SHERIDAN — When it comes to camping, there’s adventure awaiting everyone.
Whether you plan to stay in a campground with all the amenities, in a camper or tent on a dispersed campsite, or if you’re backpacking in to the Cloud Peak Wilderness, the perfect site is out there. Your first step to the perfect summer adventure will be to find it — and it’s likely you’ll find it somewhere in the 1.1 million acres of national forest land in the Bighorn Mountains. The Bighorns boast multiple reservoirs, 30 campgrounds, four group campgrounds, three scenic byways, 10 picnic areas, eight lodges, many miles of streams, 189,000 acres of Wilderness and 1,200 miles of trails.
“If you don’t know where to look, contact someone with the right knowledge, and they will help point you in the right direction,” said Nick Flores, owner of Bighorn Mountain Guides, whose guides are permitted to lead various climbing, hiking, and mountaineering expeditions within the Bighorn Mountains.
Bighorn National Forest Recreation Staff Officer Dave McKee said that the benefits of camping in a campground primarily include the amenities, like restrooms, trash dumping and the ability to plan with certainty.
“When you reserve the site prior to arriving, you know you will have your site and where it is, so you would not have to worry about contingencies,” McKee said.
Campground sites in the Bighorns must be reserved in advance and cost around $20 per night. There are campground regulations in places designed to preserve the experience for others, including quiet hours after 10 p.m. and a rule requiring all dogs on leashes within the campgrounds.
When it comes to dispersed camping, people may find a favorite spot to return to, or enjoy a secluded area that offers a wilderness feel.
“Even in a dispersed campsite, you should be considerate of your neighbors, because they may be relatively close if not in the immediate vicinity,” McKee said. “You want to practice safety with your campfire, and not leave it unattended, and you want to make sure you maintain a clean campground with all your food and all your drinks contained.”

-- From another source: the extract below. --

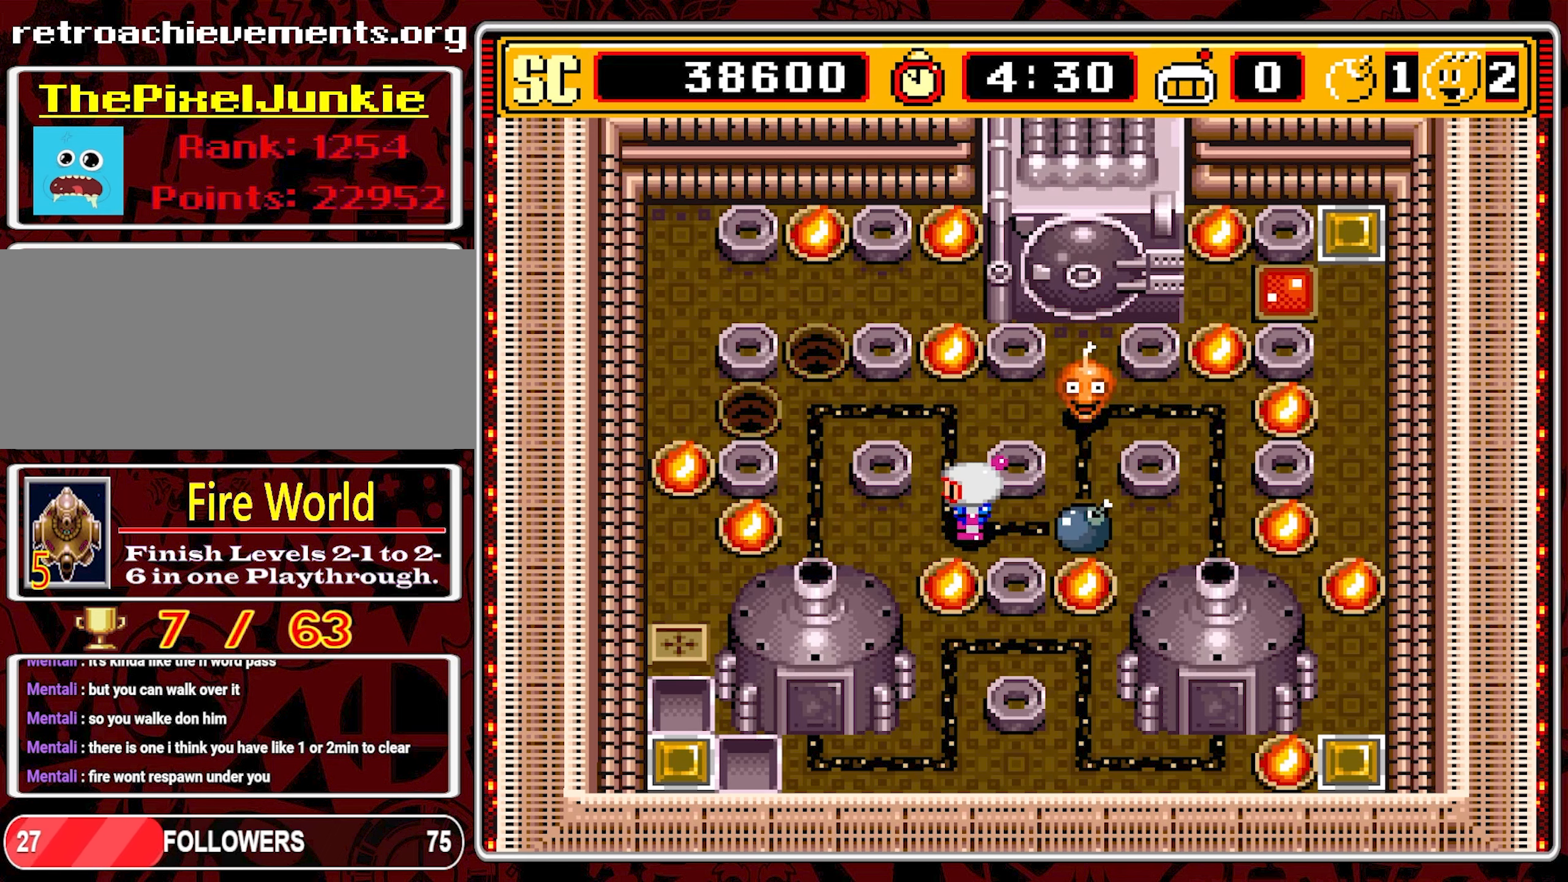
{"buttons": [], "events": [[316, "DPAD_LEFT", "up"]]}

Users do not have to pay for dispersed camping, though they will need to bring their own water and haul out their trash, McKee said.
“We try to provide a different range of experiences, from the most solitude in the wilderness with the least human intervention, to campgrounds with amenities and everything in between,” McKee said. “I myself have gone from backpacking with only a small tent to a bigger tent, to an even bigger tent with room for a cot as I’ve gotten older. We want to provide a unique experience for all the different users.”
Flores said he considers each individual client’s needs when planning his guided trips.
“If a group has a lot of kids, they might want a site at a campground with all the amenities like access to a bathroom and water,” Flores said. “That group would go up with us for a day adventure, for example.
“But there are a lot of people, especially climbers, that want the free dispersed camping, which is usually in a little bit more of a remote setting where you can do your own thing. If you’re doing backcountry stuff, you don’t have to worry about seeing other people,” Flores said.
He also said, though, that when backpacking or using dispersed campsites, users must be prepared. Campers should be familiar with the fire regulations, have enough water and must be ready for an adventure—which could include packing out your own waste, but, for some, it’s worth it.
“I absolutely love dispersed camping. I’m originally from Minnesota, and we didn’t have a lot of public lands at all. The only way we could camp was if we were in a campground. When I found out about dispersed camping, going out and finding your own campsite and backpacking in … there is something about the solitude of having your own campground that is true beauty to me.”
There are benefits to the campgrounds, of course, especially for new users and tourists, he added.
“We want all people to enjoy the forest, and we try to design the sort of trip to meet each individual’s needs,” Flores said.
And while he appreciates repeat customers, he wants everyone to learn something each and every trip.
“Ultimately, my goal is to give people the skill set to go out and find these adventures on their own,” he said.